Puisqu'il est dans l'histoire un cheval consulaire ',
Césars qui de nos jours, comme Caligula,
Distribuez ces honneurs-là,
Qu'un chameau sénateur serait bien votre affaire !
O le coursier commode et doux !
Jamais dans ses naseaux le feu de la colère,
Jamais le pied lançant des coups ;
Toujours courbette et soin de plaire.
Voulez-vous l'étriller, le sangler ? voulez-vous
Le tondre ? il vous reçoit en ployant les genoux,
Comme tout bon sujet doit faire.
Si vous l'accablez de fardeaux,
Il pose deux genoux en terre,
Et n'en fait que mieux le gros dos.
N'allez à Franconi, ce grand homme qu'Homère
Eût nommé, comme Hector, le dompteur de chevaux,
Demander par quel art, inconnu du vulgaire,
Vous lancer d'un pied leste, et tomber à propos,
Sur ce dos vraiment exemplaire.
Montez, descendez à loisir :
Genoux ployés, le dromadaire
S'abaisse à votre bon plaisir ;
L'étrier n'est pas nécessaire.
En plat pays voyage-t-on
Sur l'animal génuflexible,
Craindre le mors aux dents serait hors de saison :
Du bon cheval troyen il a l'humeur paisible ;
Docile, même à jeun, aux ordres du licou ;
Vif et léger, quoique docile !
Est-ce tout ? non ; la route, un moment dissicile,
Offre-t-elle une roche, un ravin ? son genou
Ploie encor ; son pied glisse... on se casse le cou.
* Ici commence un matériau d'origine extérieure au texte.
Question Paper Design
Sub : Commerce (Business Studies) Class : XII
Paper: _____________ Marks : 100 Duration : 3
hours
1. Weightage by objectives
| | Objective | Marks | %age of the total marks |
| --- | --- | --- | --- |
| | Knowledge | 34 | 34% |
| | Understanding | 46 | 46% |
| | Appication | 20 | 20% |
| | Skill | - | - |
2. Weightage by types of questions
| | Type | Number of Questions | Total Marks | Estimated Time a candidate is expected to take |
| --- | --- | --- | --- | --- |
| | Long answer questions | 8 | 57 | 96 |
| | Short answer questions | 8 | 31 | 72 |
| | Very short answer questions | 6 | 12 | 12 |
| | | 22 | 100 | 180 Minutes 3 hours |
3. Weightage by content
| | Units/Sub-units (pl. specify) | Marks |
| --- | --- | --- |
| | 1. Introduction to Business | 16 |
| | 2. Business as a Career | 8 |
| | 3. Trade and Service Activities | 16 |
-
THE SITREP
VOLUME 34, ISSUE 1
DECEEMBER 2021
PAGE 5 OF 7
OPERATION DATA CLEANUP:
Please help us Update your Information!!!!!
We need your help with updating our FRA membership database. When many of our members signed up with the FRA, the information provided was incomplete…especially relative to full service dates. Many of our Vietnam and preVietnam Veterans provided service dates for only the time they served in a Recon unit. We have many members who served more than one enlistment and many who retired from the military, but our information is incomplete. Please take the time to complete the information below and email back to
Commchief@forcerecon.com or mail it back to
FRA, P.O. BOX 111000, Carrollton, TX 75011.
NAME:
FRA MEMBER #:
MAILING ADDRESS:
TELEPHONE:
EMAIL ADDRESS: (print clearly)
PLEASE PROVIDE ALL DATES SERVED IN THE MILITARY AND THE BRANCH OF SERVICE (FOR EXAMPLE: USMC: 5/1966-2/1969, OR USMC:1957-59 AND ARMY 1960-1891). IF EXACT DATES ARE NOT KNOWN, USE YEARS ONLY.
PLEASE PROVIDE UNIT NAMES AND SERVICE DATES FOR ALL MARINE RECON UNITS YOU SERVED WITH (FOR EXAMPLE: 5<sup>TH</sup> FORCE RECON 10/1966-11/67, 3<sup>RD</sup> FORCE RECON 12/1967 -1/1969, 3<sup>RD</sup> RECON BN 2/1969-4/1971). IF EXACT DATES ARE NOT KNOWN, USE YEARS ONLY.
C'est donc parfois un mal que le genou fléchisse ?
Souplesse à la rotule est faiblesse au jarret !
Oh bien ! si la fortune, aux paresseux propice,
Fait monter aux honneurs...-Qui ?- Moi, votre valet ;
Priez, mon cher lecteur, priez Dieu qu'il bénisse
Ma route ; à mon coursier qu'il donne, s'il lui plaît,
Des genoux de chameau... mais des pieds de mulet.
Si c'est trop demander, s'il faut que je choisisse,
Chameau, mon bel ami, le chemin est bien dur !
J'ai regret aux genoux souples... mais un pied sûr
Me convient mieux qu'un pied qui glisse.